Commercial digital breast tomosynthesis (DBT) AI models lack comprehensive real-world subgroup robustness evaluation, particularly across demographic, imaging, and pathological subgroups. Method: We conducted a large-scale, stratified binary classification assessment of the commercially deployed Lunit INSIGHT DBT model using 163,000 real-world DBT examinations. Performance was quantified via AUC, precision, recall, and 95% confidence intervals across prespecified subgroups—including age, breast density, calcification presence, and cancer subtype (especially non-invasive carcinoma). Contribution/Results: The model achieved an overall AUC of 0.91 but exhibited significant performance degradation in critical subgroups: non-invasive carcinoma (AUC = 0.85), calcified lesions (AUC = 0.80), and dense breasts (AUC = 0.90). This study identifies key performance boundaries of current clinical DBT AI systems, provides evidence-based guidance for deployment, and fills a critical gap in multidimensional subgroup validation of DBT AI models.

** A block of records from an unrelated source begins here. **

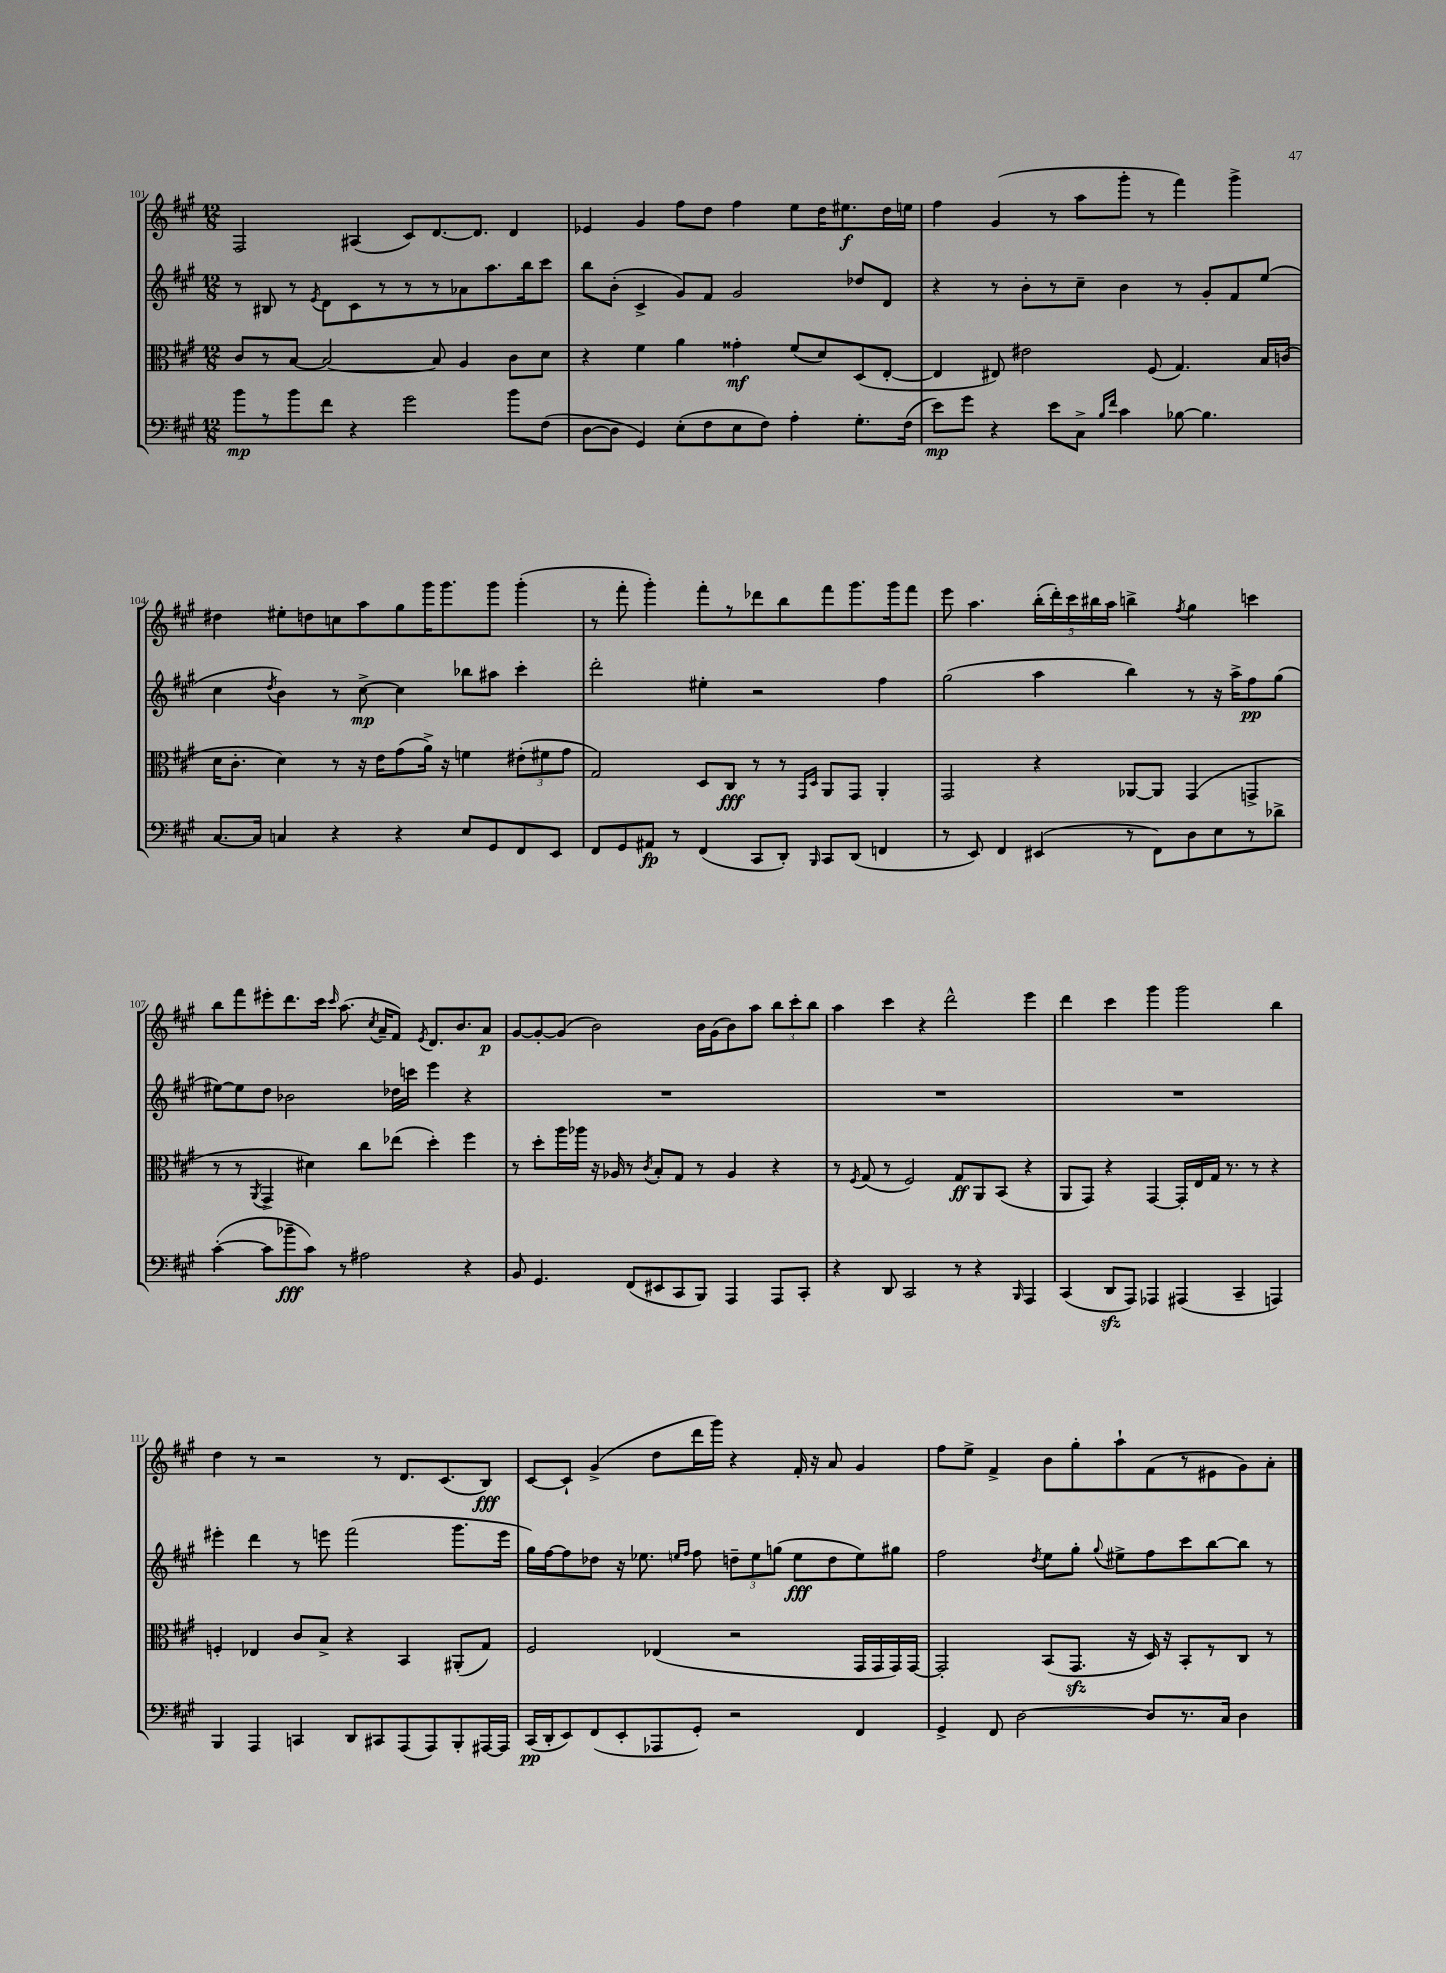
<<
\new StaffGroup <<
\new Staff = "s0" {
    \clef treble \key a \major \numericTimeSignature \time 12/8
    \autoBeamOff fis2 ais4( cis'8[) d'8.~ d'8.] d'4 |
    ees'4 gis'4 fis''8[ d''8] fis''4 e''8[ d''16 eis''8.\f d''16 e''16] |
    fis''4 gis'4( r8 a''8[ gis'''8]-. r8 fis'''4) gis'''4-> |
    dis''4 eis''8[-. d''8 c''8 a''8 gis''8 gis'''16 gis'''8. gis'''8] gis'''4-.( |
    r8 fis'''8-. gis'''4-.) fis'''8[-. r8 des'''8 b''8 fis'''8 gis'''8. gis'''16 fis'''8] |
    e'''8 a''4. \tuplet 5/4 { b''16[-.( d'''16-.) cis'''16 bis''16 a''16] } b''4-> \acciaccatura { fis''8 } gis''4 c'''4 |
    b''8[ fis'''8 eis'''8-. d'''8. cis'''16] \grace { cis'''16 } a''8.( \acciaccatura { cis''8 } a'16[-- fis'8]) \acciaccatura { e'8 } d'8.[ b'8. a'8]\p |
    gis'8[~ gis'8~-. gis'8]( b'2) b'16[ gis'16( b'8) a''8] \tuplet 3/2 { b''8[ cis'''8-. b''8] } |
    a''4 cis'''4 r4 d'''2-^ e'''4 |
    d'''4 cis'''4 gis'''4 gis'''2 b''4 |
    d''4 r8 r2 r8 d'8.[ cis'8.( b8]\fff) |
    cis'8[~ cis'8]-! gis'4->( d''8[ d'''16 gis'''16]) r4 fis'16-. r16 a'8 gis'4 |
    fis''8[ e''8]-> fis'4-> b'8[ gis''8-. a''8-! fis'8( r8 eis'8 gis'8) a'8]-. \bar "|." |
}
\new Staff = "s1" {
    \clef treble \key a \major \numericTimeSignature \time 12/8
    \autoBeamOff r8 bis8 r8 \acciaccatura { e'8 } d'8[ cis'8 r8 r8 r8 aes'8 a''8. b''16 cis'''8] |
    b''8[ b'8]-.( cis'4-> gis'8[) fis'8] gis'2 des''8[ d'8] |
    r4 r8 b'8[-. r8 cis''8]-- b'4 r8 gis'8[-. fis'8 e''8]( |
    cis''4 \acciaccatura { d''8 } b'4) r8 cis''8~->\mp cis''4 bes''8[ ais''8] cis'''4-. |
    d'''2-. eis''4-. r2 fis''4 |
    gis''2( a''4 b''4) r8 r16 a''16[-> fis''8\pp gis''8]( |
    eis''8[~) eis''8 d''8] bes'2 des''16[ c'''16] e'''4 r4 |
    R1. |
    R1. |
    R1. |
    eis'''4-. d'''4 r8 e'''8 fis'''2( gis'''8.[ e'''16] |
    gis''16[) fis''16~ fis''8 des''8] r16 ees''8. \grace { e''16[ fis''16] } fis''8 \tuplet 3/2 { d''8[-- e''8 g''8]( } e''8[\fff d''8 e''8) gis''8] |
    fis''2 \acciaccatura { d''8 } e''8[ gis''8]-. \appoggiatura { gis''8 } eis''8[-> fis''8 cis'''8 b''8~ b''8] r8 \bar "|." |
}
\new Staff = "s2" {
    \clef alto \key a \major \numericTimeSignature \time 12/8
    \autoBeamOff cis'8[ r8 b8]~ b2~ b8 a4 cis'8[ d'8] |
    r4 fis'4 a'4 gisis'4-.\mf fis'8[( d'8) d8( e8]~-. |
    e4 eis8) eis'2 fis8( gis4.) b16[ c'16]( |
    d'16[ cis'8.]-. d'4) r8 r16 e'16[ gis'8( a'16]->) r16 f'4 \tuplet 3/2 { eis'8[-.( fis'8 gis'8] } |
    gis2) d8[ cis8]\fff r8 r8 \grace { gis,16[ d16] } a,8[ gis,8] a,4-. |
    gis,2 r4 aes,8[~ aes,8] gis,4( g,4-> |
    r8 r8 \acciaccatura { a,8 } gis,4-> dis'4) cis''8[ ees''8]( d''4-.) fis''4 |
    r8 d''8[-. a''16 aes''16] r16 aes16 r8 \acciaccatura { cis'8 } b8[-. gis8] r8 aes4 r4 |
    r8 \acciaccatura { fis8 } gis8( r8 fis2) gis8[\ff a,8 b,8]( r4 |
    a,8[ gis,8]) r4 gis,4~ gis,16[-. e16 gis16] r8. r8 r4 |
    f4-. ees4 cis'8[ b8]-> r4 b,4 ais,8[-.( gis8]) |
    fis2 ees4( r2 gis,16[ gis,16 gis,16) gis,16]~ |
    gis,2-. b,8[( gis,8.]\sfz r16 d16) r16 b,8[-. r8 cis8] r8 \bar "|." |
}
\new Staff = "s3" {
    \clef bass \key a \major \numericTimeSignature \time 12/8
    \autoBeamOff b'8[\mp r8 b'8 fis'8] r4 gis'2 b'8[ fis8]( |
    d8[~ d8] gis,4) e8[-.( fis8 e8 fis8]) a4-. gis8.[-. fis16]( |
    e'8[\mp) gis'8] r4 e'8[ cis8]-> \grace { b16[ fis'16] } cis'4 bes8~ bes4. |
    cis8.[~ cis16] c4 r4 r4 e8[ gis,8 fis,8 e,8] |
    fis,8[ gis,8 ais,8]\fp r8 fis,4( cis,8[ d,8]-.) \grace { b,,16 } cis,8[ d,8]( f,4 |
    r8 e,8) fis,4 eis,4( r8 fis,8[) d8 e8 r8 des'8]-> |
    cis'4~-.( cis'8[ bes'8--\fff cis'8]) r8 ais2 r4 |
    b,8 gis,4. fis,8[( eis,8 cis,8 b,,8]) a,,4 a,,8[ cis,8]-. |
    r4 d,8 cis,2 r8 r4 \grace { b,,16 } a,,4 |
    cis,4( d,8[\sfz a,,8]) aes,,4 ais,,4( cis,4-- a,,4) |
    b,,4 a,,4 c,4 d,8[ cis,8 a,,8( a,,8) b,,8-. ais,,16~ ais,,16] |
    cis,16[\pp( d,16-. e,8) fis,8( e,8-. aes,,8 gis,8]-.) r2 fis,4 |
    gis,4-> fis,8 d2~ d8[ r8. cis16] d4 \bar "|." |
}
>>
>>
\layout { \context { \Score currentBarNumber = #101 } }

While research has established the potential of AI models for mammography to improve breast cancer screening outcomes, there have not been any detailed subgroup evaluations performed to assess the strengths and weaknesses of commercial models for digital breast tomosynthesis (DBT) imaging. This study presents a granular evaluation of the Lunit INSIGHT DBT model on a large retrospective cohort of 163,449 screening mammography exams from the Emory Breast Imaging Dataset (EMBED). Model performance was evaluated in a binary context with various negative exam types (162,081 exams) compared against screen detected cancers (1,368 exams) as the positive class. The analysis was stratified across demographic, imaging, and pathologic subgroups to identify potential disparities. The model achieved an overall AUC of 0.91 (95% CI: 0.90-0.92) with a precision of 0.08 (95% CI: 0.08-0.08), and a recall of 0.73 (95% CI: 0.71-0.76). Performance was found to be robust across demographics, but cases with non-invasive cancers (AUC: 0.85, 95% CI: 0.83-0.87), calcifications (AUC: 0.80, 95% CI: 0.78-0.82), and dense breast tissue (AUC: 0.90, 95% CI: 0.88-0.91) were associated with significantly lower performance compared to other groups. These results highlight the need for detailed evaluation of model characteristics and vigilance in considering adoption of new tools for clinical deployment.